Jacob deGrom said all the right things. He was a model teammate, a leader in the clubhouse, and an upstanding citizen in the community. When he got the chance to opt out of his Mets contract and sign elsewhere, he was gone faster than a New York minute. He didn't even offer the Mets to match.

You could say all of the same good things about Pete Alonso. He'll be a free agent after the 2024 season and the Mets are at risk losing him, too. Baseball is a business and no player is going to stay with a team just because he's your favorite player or you wear his jersey. Other teams have already figured this out. Let’s look at an example.

The Mets could follow the example of another MLB team

Last year Freddy Freemen left the Braves as a free agent. Afterwards, the team decided that in order to avoid losing future talent they would try to lock up young players earlier in their careers with more affordable contracts.

They went on to sign Ronald Acuna, a 24-year-old three-time All-Star, through 2026, with club options for two more seasons. Next they signed Ozzie Albies, a two-time Silver Slugger Award winner who has club options through 2027. Matt Olson signed an eight-year deal in March after arriving in a trade from Oakland. Rookie phenom Michael Harris II was signed for eight years and third baseman Austin Riley signed a deal that could keep him there until 2033. Finally, rookie pitcher Spencer Strider was signed to a six-year contract.

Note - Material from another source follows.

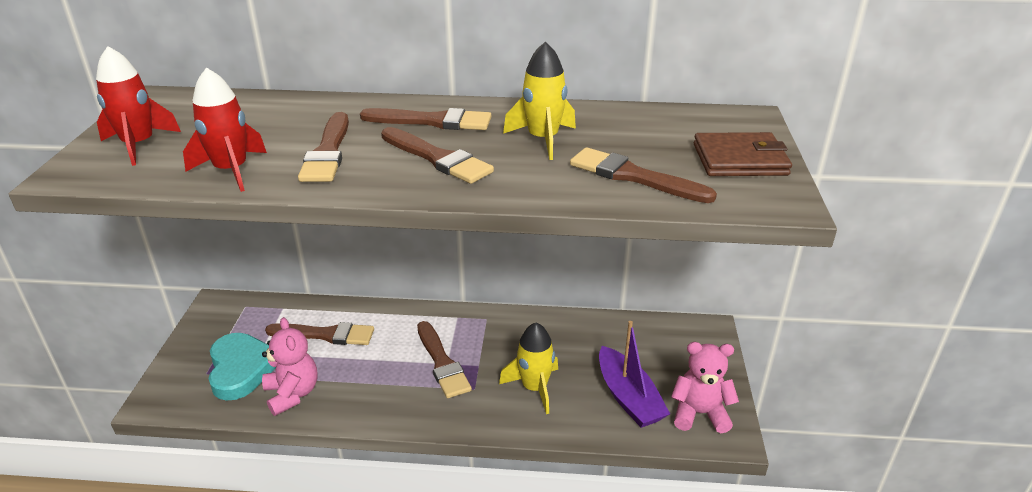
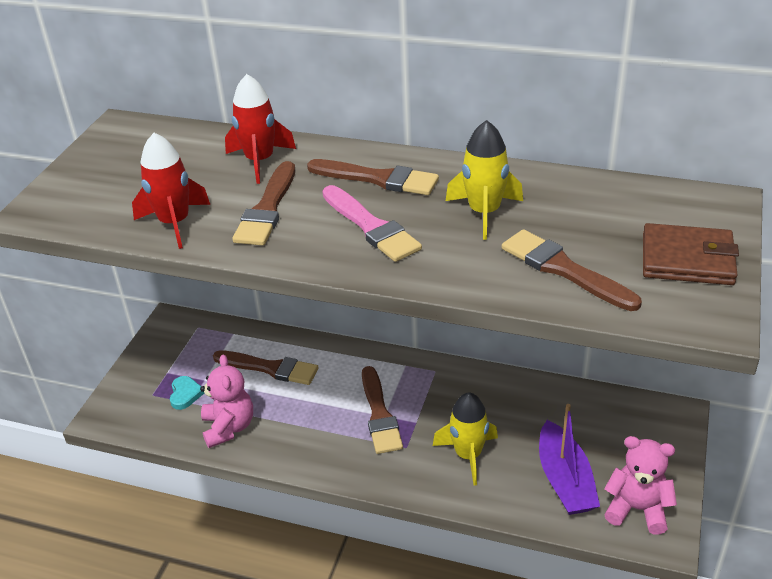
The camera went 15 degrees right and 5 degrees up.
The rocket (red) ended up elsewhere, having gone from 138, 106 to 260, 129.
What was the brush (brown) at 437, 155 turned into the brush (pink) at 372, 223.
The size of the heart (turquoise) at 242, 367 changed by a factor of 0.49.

I’m not saying this is the only way to do it, but merely that it can be done this way. But, there are always things that can get in the way.

Outside influences also effect player signings with the Mets

When Jacob deGrom said that he wanted to be a Met for life I’m sure he meant it. However, things change over the course of time. Personal situations evolve for both the player and for those who may be involved in his decision making process.

Historically speaking, a young Nolan Ryan wasn’t in love with life in New York. Hailing from the little town of Alvin, Texas as he did, it must have been quite a culture change. However, his wife Ruth hated living in New York and wanted them out. As we all know, the Mets eventually had to trade Nolan Ryan.

Several years later, Tom Seaver was negotiating with Mets for a new contract. Just when it appeared that both sides were coming an agreement, New York Daily News columnist Dick Young (a supporter of Mets GM M. Donald Grant) published a scathing story stating that Seaver's price had only gone up because his wife Nancy was jealous of her friend Ruth Ryan and her husband Nolan's new lucrative contract with the Angels. Seaver was furious. He refused to allow his wife to be treated this way and demanded to be traded. The rest is Mets history.

I am not saying that Jacob deGrom’s wife had anything to do with his leaving New York, but only that this is an example of unforeseen circumstances that can affect a player’s decision making process.

Mets players and free agency

As a fan I am happy to see that Brandon Nimmo will be returning to the Mets. The value of a new contract for Nimmo was thought to have been in the neighborhood of 4 or 5 years at between $80 and $100 million dollars. The Mets let him become a free agent and the bidding began. The free agent market drove up his value to 8 years and $162 million. Had the Mets given Nimmo an extension only a year earlier, their savings would have been substantial.

Even if Pete Alonso chooses to stay with the Mets, waiting until he reaches the open market will only drive up his price. SPOTRAC estimates that a contract for Pete Alonso as a free agent after the 2024 season would be in the neighborhood of 10 years at $321,857,370 million, an average salary of $32,185,737 million per season.

If all else fails, a Mets final Option

The final thought on the matter would be if you realize that you can’t resign a player, trade him now while you can still get something in return much like the Nationals did last year with Juan Soto. As far as I’m concerned, those days are over for the Mets. This is the Steve Cohen era and I believe that he won’t let that happen. (I'm looking at you, Fred Wilpon)

Learn from Jacob deGrom. Extend Pete Alonso now or risk losing him. He is the face of the franchise. Alonso is as important to the Mets as was David Wright. He could even be the next team captain. Pete is that kind of guy. Remember, those that fail to learn from history are doomed to repeat it.